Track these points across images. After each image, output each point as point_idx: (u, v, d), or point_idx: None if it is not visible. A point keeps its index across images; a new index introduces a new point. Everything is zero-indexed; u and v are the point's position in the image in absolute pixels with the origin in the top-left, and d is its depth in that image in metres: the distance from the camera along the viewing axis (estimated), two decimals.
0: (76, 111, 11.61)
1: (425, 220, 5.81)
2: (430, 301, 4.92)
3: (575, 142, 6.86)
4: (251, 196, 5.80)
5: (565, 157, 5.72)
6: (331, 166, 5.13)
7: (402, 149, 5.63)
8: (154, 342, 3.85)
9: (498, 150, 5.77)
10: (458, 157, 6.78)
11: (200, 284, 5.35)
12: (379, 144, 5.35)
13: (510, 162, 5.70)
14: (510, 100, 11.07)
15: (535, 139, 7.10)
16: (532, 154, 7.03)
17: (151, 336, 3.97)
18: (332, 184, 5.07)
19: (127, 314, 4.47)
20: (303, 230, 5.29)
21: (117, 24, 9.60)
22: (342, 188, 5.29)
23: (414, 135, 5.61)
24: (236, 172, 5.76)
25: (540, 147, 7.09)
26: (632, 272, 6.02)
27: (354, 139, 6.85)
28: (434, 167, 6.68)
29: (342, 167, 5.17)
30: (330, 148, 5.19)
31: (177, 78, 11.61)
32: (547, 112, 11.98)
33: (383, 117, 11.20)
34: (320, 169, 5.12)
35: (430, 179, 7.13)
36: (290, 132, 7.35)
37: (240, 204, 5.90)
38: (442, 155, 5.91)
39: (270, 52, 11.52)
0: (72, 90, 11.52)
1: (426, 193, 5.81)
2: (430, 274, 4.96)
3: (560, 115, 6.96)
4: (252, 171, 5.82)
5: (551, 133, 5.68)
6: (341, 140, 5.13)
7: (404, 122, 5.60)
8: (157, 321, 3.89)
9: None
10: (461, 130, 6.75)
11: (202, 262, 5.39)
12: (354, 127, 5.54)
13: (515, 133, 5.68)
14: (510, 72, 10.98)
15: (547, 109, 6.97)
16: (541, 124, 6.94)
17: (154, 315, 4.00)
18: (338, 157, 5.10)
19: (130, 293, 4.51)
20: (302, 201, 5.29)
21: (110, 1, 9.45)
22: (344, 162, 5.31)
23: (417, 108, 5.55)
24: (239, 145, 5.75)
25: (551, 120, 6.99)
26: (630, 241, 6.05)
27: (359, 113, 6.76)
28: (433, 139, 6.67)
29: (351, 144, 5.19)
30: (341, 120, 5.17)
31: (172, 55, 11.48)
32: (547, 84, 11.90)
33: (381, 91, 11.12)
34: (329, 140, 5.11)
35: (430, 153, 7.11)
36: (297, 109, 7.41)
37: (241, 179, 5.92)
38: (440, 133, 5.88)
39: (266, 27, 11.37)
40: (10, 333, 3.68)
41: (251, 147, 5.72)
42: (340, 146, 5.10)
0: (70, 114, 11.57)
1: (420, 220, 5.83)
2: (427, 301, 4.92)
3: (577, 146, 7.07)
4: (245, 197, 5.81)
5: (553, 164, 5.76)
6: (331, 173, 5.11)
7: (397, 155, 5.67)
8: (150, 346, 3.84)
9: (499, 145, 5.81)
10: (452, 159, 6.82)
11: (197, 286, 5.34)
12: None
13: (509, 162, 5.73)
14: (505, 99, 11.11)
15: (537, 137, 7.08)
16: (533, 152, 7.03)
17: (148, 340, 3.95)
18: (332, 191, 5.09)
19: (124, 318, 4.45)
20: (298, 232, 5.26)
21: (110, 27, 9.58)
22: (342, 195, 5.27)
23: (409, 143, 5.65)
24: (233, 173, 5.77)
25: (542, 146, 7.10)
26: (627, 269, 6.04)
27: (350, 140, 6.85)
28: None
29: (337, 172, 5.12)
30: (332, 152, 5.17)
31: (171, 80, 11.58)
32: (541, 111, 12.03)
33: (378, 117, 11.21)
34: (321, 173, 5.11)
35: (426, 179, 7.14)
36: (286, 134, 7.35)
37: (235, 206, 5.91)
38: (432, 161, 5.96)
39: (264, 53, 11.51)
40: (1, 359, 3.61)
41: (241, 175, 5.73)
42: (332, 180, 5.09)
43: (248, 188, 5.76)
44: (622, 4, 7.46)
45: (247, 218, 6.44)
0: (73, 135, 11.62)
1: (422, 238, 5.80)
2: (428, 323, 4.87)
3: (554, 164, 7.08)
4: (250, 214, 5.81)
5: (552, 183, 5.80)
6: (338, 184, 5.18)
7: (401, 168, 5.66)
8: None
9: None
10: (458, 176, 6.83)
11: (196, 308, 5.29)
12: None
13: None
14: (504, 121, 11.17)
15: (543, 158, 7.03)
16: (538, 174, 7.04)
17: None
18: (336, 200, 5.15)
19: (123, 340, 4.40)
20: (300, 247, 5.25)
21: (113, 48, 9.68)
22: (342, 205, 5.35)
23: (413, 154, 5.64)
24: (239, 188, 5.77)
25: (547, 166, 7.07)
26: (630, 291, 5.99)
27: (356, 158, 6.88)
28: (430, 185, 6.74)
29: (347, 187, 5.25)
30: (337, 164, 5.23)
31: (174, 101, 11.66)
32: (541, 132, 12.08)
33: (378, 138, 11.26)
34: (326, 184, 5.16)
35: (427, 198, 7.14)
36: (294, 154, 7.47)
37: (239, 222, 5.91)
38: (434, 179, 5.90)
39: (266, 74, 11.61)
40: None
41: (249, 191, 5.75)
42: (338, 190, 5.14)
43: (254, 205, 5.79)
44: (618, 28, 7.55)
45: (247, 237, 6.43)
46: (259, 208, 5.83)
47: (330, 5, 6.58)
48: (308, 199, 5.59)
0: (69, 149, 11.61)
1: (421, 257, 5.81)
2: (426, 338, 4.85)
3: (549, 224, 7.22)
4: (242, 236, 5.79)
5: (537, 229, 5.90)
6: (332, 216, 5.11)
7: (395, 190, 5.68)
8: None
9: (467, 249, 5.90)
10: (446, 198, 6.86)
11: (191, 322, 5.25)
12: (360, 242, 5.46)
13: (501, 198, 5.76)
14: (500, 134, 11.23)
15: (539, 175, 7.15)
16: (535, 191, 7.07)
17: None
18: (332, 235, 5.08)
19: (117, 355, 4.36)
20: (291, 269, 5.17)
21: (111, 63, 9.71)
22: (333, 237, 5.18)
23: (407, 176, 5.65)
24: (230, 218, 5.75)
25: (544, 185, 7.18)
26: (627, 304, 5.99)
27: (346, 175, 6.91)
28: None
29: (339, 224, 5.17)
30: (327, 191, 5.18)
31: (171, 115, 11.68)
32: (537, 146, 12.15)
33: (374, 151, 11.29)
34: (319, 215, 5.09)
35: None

----------------

▸ **Work request**: Would you please copy the whole listing exactly as given?

▸ **Task solution**:
Track these points across images. After each image, output each point as point_idx: (u, v, d), or point_idx: None if it is not visible. A point keeps its index across images; a new index introduces a new point. Everything is zero-indexed; u and v are the point's position in the image in absolute pixels with the origin in the top-left, and d is its depth in that image in metres: the distance from the camera along the viewing axis (estimated), two decimals.
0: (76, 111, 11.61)
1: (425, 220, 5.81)
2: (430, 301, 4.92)
3: (575, 142, 6.86)
4: (251, 196, 5.80)
5: (565, 157, 5.72)
6: (331, 166, 5.13)
7: (402, 149, 5.63)
8: (154, 342, 3.85)
9: (498, 150, 5.77)
10: (458, 157, 6.78)
11: (200, 284, 5.35)
12: (379, 144, 5.35)
13: (510, 162, 5.70)
14: (510, 100, 11.07)
15: (535, 139, 7.10)
16: (532, 154, 7.03)
17: (151, 336, 3.97)
18: (332, 184, 5.07)
19: (127, 314, 4.47)
20: (303, 230, 5.29)
21: (117, 24, 9.60)
22: (342, 188, 5.29)
23: (414, 135, 5.61)
24: (236, 172, 5.76)
25: (540, 147, 7.09)
26: (632, 272, 6.02)
27: (354, 139, 6.85)
28: (434, 167, 6.68)
29: (342, 167, 5.17)
30: (330, 148, 5.19)
31: (177, 78, 11.61)
32: (547, 112, 11.98)
33: (383, 117, 11.20)
34: (320, 169, 5.12)
35: (430, 179, 7.13)
36: (290, 132, 7.35)
37: (240, 204, 5.90)
38: (442, 155, 5.91)
39: (270, 52, 11.52)
0: (72, 90, 11.52)
1: (426, 193, 5.81)
2: (430, 274, 4.96)
3: (560, 115, 6.96)
4: (252, 171, 5.82)
5: (551, 133, 5.68)
6: (341, 140, 5.13)
7: (404, 122, 5.60)
8: (157, 321, 3.89)
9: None
10: (461, 130, 6.75)
11: (202, 262, 5.39)
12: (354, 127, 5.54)
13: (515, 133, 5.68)
14: (510, 72, 10.98)
15: (547, 109, 6.97)
16: (541, 124, 6.94)
17: (154, 315, 4.00)
18: (338, 157, 5.10)
19: (130, 293, 4.51)
20: (302, 201, 5.29)
21: (110, 1, 9.45)
22: (344, 162, 5.31)
23: (417, 108, 5.55)
24: (239, 145, 5.75)
25: (551, 120, 6.99)
26: (630, 241, 6.05)
27: (359, 113, 6.76)
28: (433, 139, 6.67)
29: (351, 144, 5.19)
30: (341, 120, 5.17)
31: (172, 55, 11.48)
32: (547, 84, 11.90)
33: (381, 91, 11.12)
34: (329, 140, 5.11)
35: (430, 153, 7.11)
36: (297, 109, 7.41)
37: (241, 179, 5.92)
38: (440, 133, 5.88)
39: (266, 27, 11.37)
40: (10, 333, 3.68)
41: (251, 147, 5.72)
42: (340, 146, 5.10)
0: (70, 114, 11.57)
1: (420, 220, 5.83)
2: (427, 301, 4.92)
3: (577, 146, 7.07)
4: (245, 197, 5.81)
5: (553, 164, 5.76)
6: (331, 173, 5.11)
7: (397, 155, 5.67)
8: (150, 346, 3.84)
9: (499, 145, 5.81)
10: (452, 159, 6.82)
11: (197, 286, 5.34)
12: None
13: (509, 162, 5.73)
14: (505, 99, 11.11)
15: (537, 137, 7.08)
16: (533, 152, 7.03)
17: (148, 340, 3.95)
18: (332, 191, 5.09)
19: (124, 318, 4.45)
20: (298, 232, 5.26)
21: (110, 27, 9.58)
22: (342, 195, 5.27)
23: (409, 143, 5.65)
24: (233, 173, 5.77)
25: (542, 146, 7.10)
26: (627, 269, 6.04)
27: (350, 140, 6.85)
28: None
29: (337, 172, 5.12)
30: (332, 152, 5.17)
31: (171, 80, 11.58)
32: (541, 111, 12.03)
33: (378, 117, 11.21)
34: (321, 173, 5.11)
35: (426, 179, 7.14)
36: (286, 134, 7.35)
37: (235, 206, 5.91)
38: (432, 161, 5.96)
39: (264, 53, 11.51)
40: (1, 359, 3.61)
41: (241, 175, 5.73)
42: (332, 180, 5.09)
43: (248, 188, 5.76)
44: (622, 4, 7.46)
45: (247, 218, 6.44)
0: (73, 135, 11.62)
1: (422, 238, 5.80)
2: (428, 323, 4.87)
3: (554, 164, 7.08)
4: (250, 214, 5.81)
5: (552, 183, 5.80)
6: (338, 184, 5.18)
7: (401, 168, 5.66)
8: None
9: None
10: (458, 176, 6.83)
11: (196, 308, 5.29)
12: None
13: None
14: (504, 121, 11.17)
15: (543, 158, 7.03)
16: (538, 174, 7.04)
17: None
18: (336, 200, 5.15)
19: (123, 340, 4.40)
20: (300, 247, 5.25)
21: (113, 48, 9.68)
22: (342, 205, 5.35)
23: (413, 154, 5.64)
24: (239, 188, 5.77)
25: (547, 166, 7.07)
26: (630, 291, 5.99)
27: (356, 158, 6.88)
28: (430, 185, 6.74)
29: (347, 187, 5.25)
30: (337, 164, 5.23)
31: (174, 101, 11.66)
32: (541, 132, 12.08)
33: (378, 138, 11.26)
34: (326, 184, 5.16)
35: (427, 198, 7.14)
36: (294, 154, 7.47)
37: (239, 222, 5.91)
38: (434, 179, 5.90)
39: (266, 74, 11.61)
40: None
41: (249, 191, 5.75)
42: (338, 190, 5.14)
43: (254, 205, 5.79)
44: (618, 28, 7.55)
45: (247, 237, 6.43)
46: (259, 208, 5.83)
47: (330, 5, 6.58)
48: (308, 199, 5.59)
0: (69, 149, 11.61)
1: (421, 257, 5.81)
2: (426, 338, 4.85)
3: (549, 224, 7.22)
4: (242, 236, 5.79)
5: (537, 229, 5.90)
6: (332, 216, 5.11)
7: (395, 190, 5.68)
8: None
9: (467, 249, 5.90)
10: (446, 198, 6.86)
11: (191, 322, 5.25)
12: (360, 242, 5.46)
13: (501, 198, 5.76)
14: (500, 134, 11.23)
15: (539, 175, 7.15)
16: (535, 191, 7.07)
17: None
18: (332, 235, 5.08)
19: (117, 355, 4.36)
20: (291, 269, 5.17)
21: (111, 63, 9.71)
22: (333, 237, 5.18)
23: (407, 176, 5.65)
24: (230, 218, 5.75)
25: (544, 185, 7.18)
26: (627, 304, 5.99)
27: (346, 175, 6.91)
28: None
29: (339, 224, 5.17)
30: (327, 191, 5.18)
31: (171, 115, 11.68)
32: (537, 146, 12.15)
33: (374, 151, 11.29)
34: (319, 215, 5.09)
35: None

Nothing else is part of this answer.